What the task requires
Nothing should appear in the answer except the lines below from the line containing "Các trường hợp và điều kiện để tăng vốn điều" through the line containing "Chuỗi gói thầu vắng bóng đối thủ", copied exactly, with pictures left out.

Dataset records
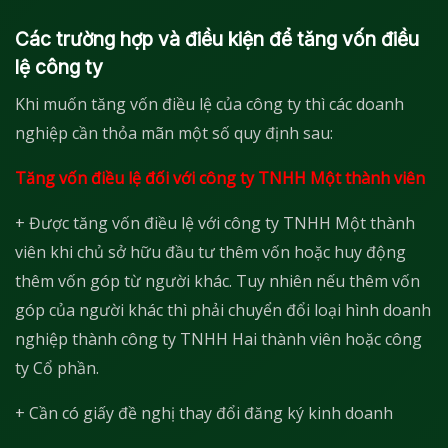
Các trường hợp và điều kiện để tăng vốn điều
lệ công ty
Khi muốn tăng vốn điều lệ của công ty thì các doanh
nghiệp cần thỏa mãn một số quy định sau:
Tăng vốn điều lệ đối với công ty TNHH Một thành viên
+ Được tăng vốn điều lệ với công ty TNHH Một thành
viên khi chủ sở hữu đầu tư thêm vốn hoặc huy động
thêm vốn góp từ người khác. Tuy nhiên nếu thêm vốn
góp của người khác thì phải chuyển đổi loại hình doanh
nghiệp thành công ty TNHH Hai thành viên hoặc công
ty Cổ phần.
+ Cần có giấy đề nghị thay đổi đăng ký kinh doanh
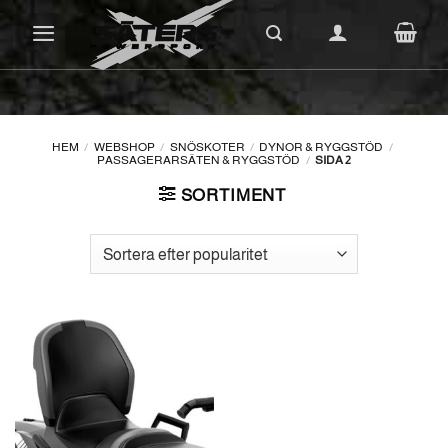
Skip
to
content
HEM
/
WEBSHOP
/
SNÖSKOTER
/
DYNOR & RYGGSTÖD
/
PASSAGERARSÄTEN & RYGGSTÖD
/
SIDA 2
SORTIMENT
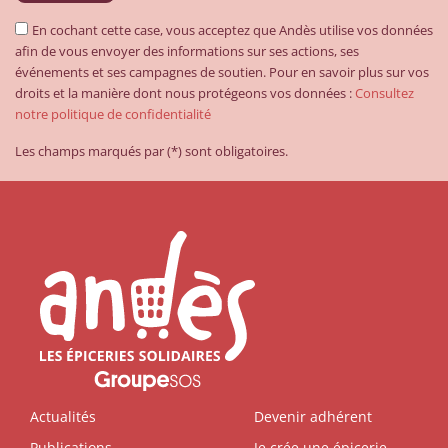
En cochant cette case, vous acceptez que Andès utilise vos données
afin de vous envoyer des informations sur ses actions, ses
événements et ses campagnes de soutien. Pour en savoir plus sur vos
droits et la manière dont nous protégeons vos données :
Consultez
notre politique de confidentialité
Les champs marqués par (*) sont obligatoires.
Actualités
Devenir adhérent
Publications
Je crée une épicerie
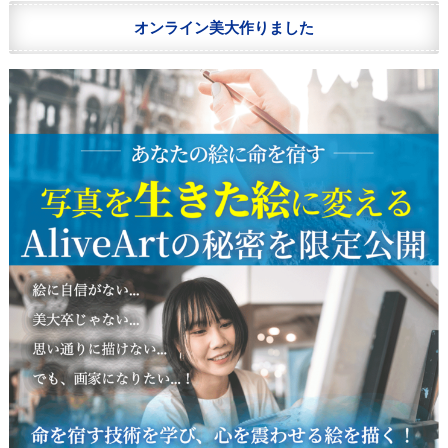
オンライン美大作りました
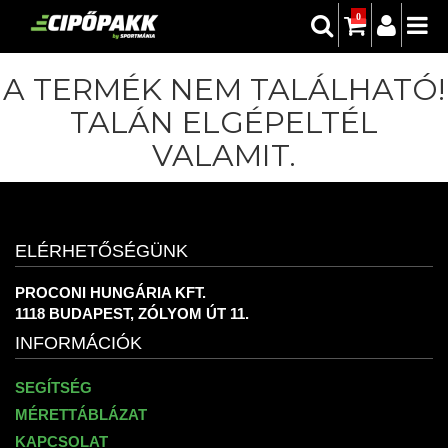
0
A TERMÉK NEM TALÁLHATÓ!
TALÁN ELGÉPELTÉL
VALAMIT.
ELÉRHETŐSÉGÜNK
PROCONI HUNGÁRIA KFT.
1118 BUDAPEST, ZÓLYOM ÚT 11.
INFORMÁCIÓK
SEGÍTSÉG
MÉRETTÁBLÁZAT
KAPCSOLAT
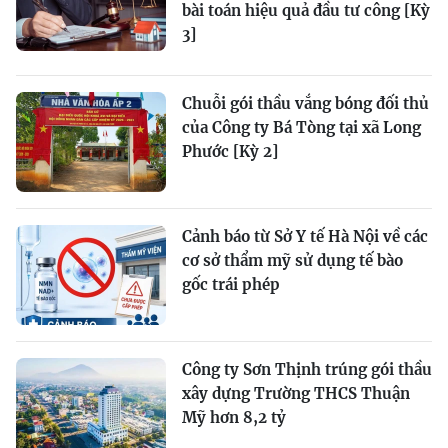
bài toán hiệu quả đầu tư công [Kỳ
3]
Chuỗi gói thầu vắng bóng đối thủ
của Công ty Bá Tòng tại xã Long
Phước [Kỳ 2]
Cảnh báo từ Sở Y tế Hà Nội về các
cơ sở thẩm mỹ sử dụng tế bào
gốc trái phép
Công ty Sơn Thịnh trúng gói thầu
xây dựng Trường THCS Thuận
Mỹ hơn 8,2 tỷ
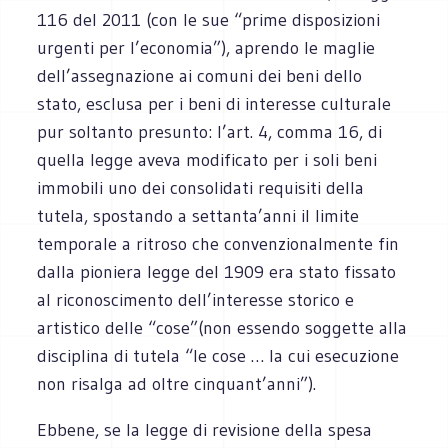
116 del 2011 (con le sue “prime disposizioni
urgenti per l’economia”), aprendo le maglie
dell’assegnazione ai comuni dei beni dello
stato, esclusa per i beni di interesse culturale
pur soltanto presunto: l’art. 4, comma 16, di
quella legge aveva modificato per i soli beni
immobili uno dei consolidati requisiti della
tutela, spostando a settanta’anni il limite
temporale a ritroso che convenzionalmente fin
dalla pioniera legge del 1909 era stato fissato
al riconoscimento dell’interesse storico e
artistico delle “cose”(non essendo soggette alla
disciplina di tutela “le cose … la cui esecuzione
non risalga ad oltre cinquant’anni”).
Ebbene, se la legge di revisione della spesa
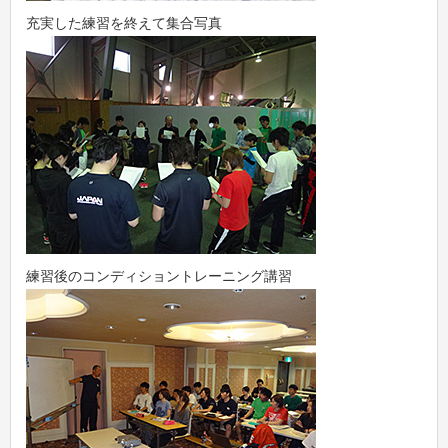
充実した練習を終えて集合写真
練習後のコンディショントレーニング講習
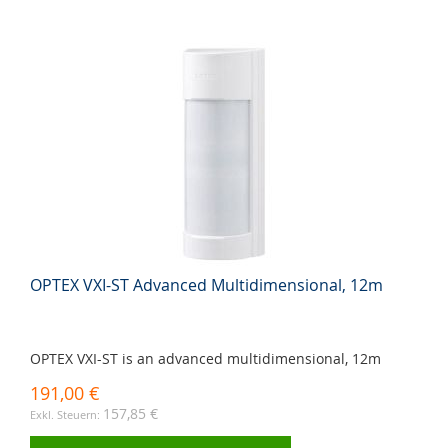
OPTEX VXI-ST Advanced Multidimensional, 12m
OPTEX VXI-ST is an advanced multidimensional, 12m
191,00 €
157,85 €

...

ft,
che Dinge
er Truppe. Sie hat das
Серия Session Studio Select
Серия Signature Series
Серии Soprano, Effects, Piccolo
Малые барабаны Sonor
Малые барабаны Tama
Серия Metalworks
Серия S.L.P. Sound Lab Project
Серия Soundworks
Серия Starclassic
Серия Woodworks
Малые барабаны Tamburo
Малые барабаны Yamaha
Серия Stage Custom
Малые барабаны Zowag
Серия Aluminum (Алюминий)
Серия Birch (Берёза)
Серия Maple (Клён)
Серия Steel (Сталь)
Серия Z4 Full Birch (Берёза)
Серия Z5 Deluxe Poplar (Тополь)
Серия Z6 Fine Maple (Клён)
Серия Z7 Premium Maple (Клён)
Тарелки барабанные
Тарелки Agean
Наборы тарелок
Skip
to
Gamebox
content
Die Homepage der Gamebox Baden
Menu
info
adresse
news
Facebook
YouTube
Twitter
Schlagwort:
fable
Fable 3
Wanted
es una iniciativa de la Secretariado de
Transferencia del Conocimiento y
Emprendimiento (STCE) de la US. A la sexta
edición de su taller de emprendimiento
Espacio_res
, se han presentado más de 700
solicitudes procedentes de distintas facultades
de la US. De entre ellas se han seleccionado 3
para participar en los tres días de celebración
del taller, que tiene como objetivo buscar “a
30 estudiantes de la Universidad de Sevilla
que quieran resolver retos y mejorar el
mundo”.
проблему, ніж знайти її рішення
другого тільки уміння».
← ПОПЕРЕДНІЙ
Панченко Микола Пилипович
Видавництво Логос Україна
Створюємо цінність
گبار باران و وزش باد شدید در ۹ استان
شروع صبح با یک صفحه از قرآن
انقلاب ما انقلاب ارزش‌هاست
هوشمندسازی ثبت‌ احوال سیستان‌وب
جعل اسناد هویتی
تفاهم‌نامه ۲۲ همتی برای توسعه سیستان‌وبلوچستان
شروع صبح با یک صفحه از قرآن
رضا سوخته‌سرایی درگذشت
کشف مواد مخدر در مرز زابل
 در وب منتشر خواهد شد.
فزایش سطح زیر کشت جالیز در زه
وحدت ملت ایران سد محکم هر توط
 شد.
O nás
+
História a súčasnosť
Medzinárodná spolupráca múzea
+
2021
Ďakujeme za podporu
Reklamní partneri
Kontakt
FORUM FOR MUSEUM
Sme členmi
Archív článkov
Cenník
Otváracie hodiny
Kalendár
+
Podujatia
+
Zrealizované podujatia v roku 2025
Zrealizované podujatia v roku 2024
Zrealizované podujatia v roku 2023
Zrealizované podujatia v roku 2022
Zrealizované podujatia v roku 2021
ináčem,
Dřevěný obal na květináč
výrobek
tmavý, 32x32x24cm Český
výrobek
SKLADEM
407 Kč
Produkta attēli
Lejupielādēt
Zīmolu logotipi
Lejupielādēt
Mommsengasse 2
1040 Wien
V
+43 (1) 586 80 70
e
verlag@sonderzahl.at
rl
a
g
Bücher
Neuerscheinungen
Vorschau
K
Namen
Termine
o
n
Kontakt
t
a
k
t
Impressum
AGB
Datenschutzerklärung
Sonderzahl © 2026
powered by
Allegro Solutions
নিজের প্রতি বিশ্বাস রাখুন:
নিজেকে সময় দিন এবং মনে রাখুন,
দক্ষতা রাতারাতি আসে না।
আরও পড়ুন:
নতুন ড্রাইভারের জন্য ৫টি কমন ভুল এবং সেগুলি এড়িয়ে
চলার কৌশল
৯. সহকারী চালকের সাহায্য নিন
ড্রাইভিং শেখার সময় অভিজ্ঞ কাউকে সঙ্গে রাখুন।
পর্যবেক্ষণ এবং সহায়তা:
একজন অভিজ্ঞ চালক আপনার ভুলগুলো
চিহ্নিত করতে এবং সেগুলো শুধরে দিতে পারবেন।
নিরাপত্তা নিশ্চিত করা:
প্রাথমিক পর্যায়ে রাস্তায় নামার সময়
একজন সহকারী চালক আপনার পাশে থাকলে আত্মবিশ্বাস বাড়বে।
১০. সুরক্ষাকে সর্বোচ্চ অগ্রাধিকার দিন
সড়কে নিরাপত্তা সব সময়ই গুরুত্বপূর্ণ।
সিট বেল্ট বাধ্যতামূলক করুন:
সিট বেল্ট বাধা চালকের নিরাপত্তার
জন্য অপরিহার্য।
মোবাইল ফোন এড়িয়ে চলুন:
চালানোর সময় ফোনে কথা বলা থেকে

---

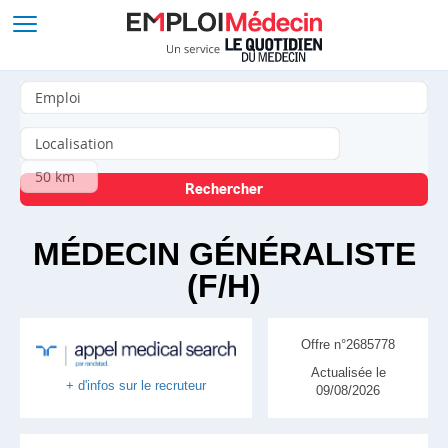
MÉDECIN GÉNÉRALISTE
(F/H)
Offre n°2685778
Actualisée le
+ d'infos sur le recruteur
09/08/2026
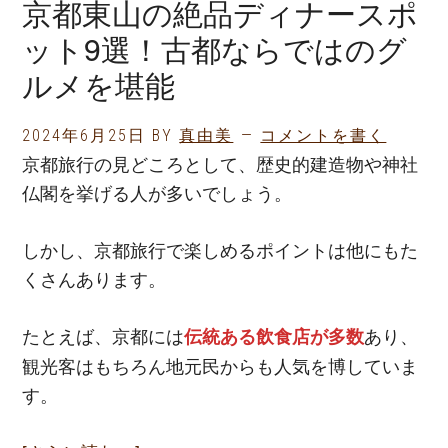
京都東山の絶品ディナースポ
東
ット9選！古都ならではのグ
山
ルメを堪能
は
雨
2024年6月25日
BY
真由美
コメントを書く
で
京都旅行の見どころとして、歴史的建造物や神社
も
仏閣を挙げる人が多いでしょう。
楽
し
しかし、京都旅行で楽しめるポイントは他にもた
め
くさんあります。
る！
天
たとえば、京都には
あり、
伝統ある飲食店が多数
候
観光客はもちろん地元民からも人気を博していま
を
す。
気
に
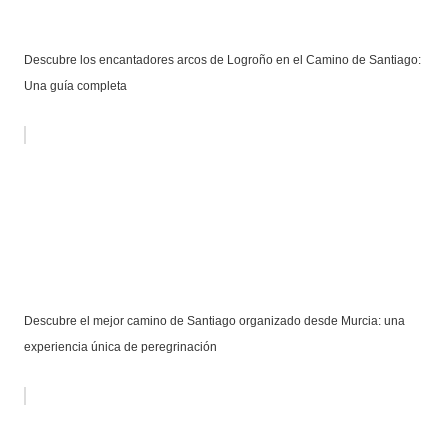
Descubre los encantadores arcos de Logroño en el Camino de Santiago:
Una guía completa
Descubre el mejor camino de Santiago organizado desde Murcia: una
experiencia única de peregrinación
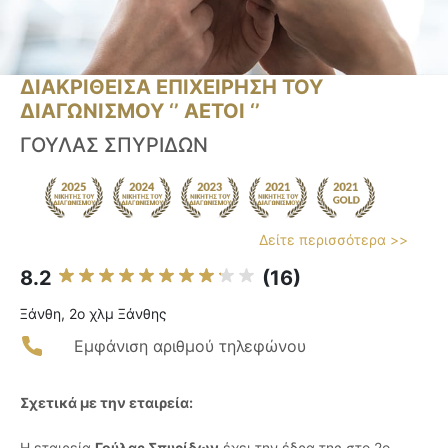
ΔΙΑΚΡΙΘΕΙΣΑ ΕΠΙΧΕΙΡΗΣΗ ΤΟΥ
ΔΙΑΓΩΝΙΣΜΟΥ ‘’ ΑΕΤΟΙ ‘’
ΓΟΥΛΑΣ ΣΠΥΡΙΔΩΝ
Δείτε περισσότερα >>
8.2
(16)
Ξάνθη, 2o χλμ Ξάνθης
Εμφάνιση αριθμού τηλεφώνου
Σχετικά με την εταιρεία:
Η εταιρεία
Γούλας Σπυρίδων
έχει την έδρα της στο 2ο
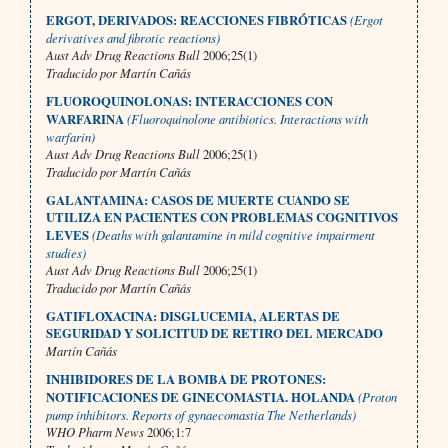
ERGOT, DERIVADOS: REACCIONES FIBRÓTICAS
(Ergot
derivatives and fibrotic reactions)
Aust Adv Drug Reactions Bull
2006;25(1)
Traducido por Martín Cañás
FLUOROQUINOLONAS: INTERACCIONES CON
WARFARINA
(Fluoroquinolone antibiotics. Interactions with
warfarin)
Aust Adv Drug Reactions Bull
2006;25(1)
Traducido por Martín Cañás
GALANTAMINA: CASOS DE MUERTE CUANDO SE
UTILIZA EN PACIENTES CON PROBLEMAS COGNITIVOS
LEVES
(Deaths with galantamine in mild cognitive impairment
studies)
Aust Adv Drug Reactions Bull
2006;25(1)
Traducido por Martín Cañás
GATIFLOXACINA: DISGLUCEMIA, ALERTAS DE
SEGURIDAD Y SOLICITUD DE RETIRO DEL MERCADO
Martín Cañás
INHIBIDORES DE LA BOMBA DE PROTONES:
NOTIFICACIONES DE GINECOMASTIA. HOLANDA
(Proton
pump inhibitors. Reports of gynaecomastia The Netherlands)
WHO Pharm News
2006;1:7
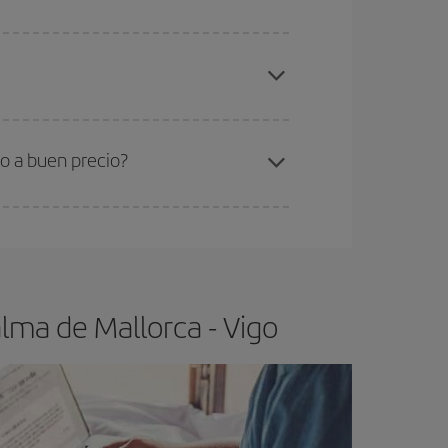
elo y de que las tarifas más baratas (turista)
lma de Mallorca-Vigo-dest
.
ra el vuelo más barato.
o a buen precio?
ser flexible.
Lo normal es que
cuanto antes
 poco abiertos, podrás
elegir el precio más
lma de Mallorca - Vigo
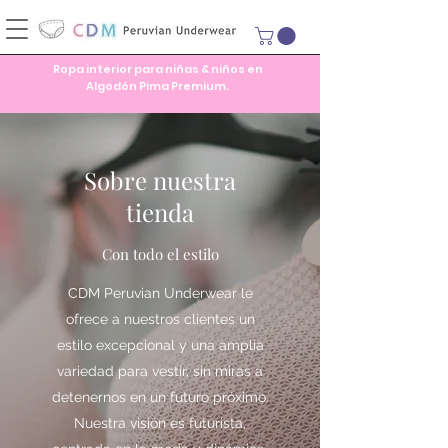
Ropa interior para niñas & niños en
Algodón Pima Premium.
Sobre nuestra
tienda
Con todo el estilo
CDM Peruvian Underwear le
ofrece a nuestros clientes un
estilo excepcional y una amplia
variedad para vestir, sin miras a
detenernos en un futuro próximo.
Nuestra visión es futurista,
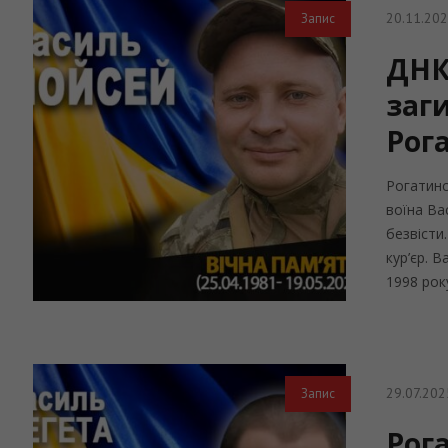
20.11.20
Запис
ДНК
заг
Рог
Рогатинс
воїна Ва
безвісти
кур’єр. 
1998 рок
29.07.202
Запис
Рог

Task output
Các trường hợp và điều kiện để tăng vốn điều
lệ công ty
Khi muốn tăng vốn điều lệ của công ty thì các doanh
nghiệp cần thỏa mãn một số quy định sau:
Tăng vốn điều lệ đối với công ty TNHH Một thành viên
+ Được tăng vốn điều lệ với công ty TNHH Một thành
viên khi chủ sở hữu đầu tư thêm vốn hoặc huy động
thêm vốn góp từ người khác. Tuy nhiên nếu thêm vốn
góp của người khác thì phải chuyển đổi loại hình doanh
nghiệp thành công ty TNHH Hai thành viên hoặc công
ty Cổ phần.
+ Cần có giấy đề nghị thay đổi đăng ký kinh doanh
Skip
to
content
HEM
/
WEBSHOP
/
SNÖSKOTER
/
DYNOR & RYGGSTÖD
/
PASSAGERARSÄTEN & RYGGSTÖD
/
SIDA 2
SORTIMENT
En cochant cette case, vous acceptez que Andès utilise vos données
afin de vous envoyer des informations sur ses actions, ses
événements et ses campagnes de soutien. Pour en savoir plus sur vos
droits et la manière dont nous protégeons vos données :
Consultez
notre politique de confidentialité
Les champs marqués par (*) sont obligatoires.
Actualités
Devenir adhérent
Publications
Je crée une épicerie
オンライン美大作りました
0
A TERMÉK NEM TALÁLHATÓ!
TALÁN ELGÉPELTÉL
VALAMIT.
ELÉRHETŐSÉGÜNK
PROCONI HUNGÁRIA KFT.
1118 BUDAPEST, ZÓLYOM ÚT 11.
INFORMÁCIÓK
SEGÍTSÉG
MÉRETTÁBLÁZAT
KAPCSOLAT
bài toán hiệu quả đầu tư công [Kỳ
3]
Chuỗi gói thầu vắng bóng đối thủ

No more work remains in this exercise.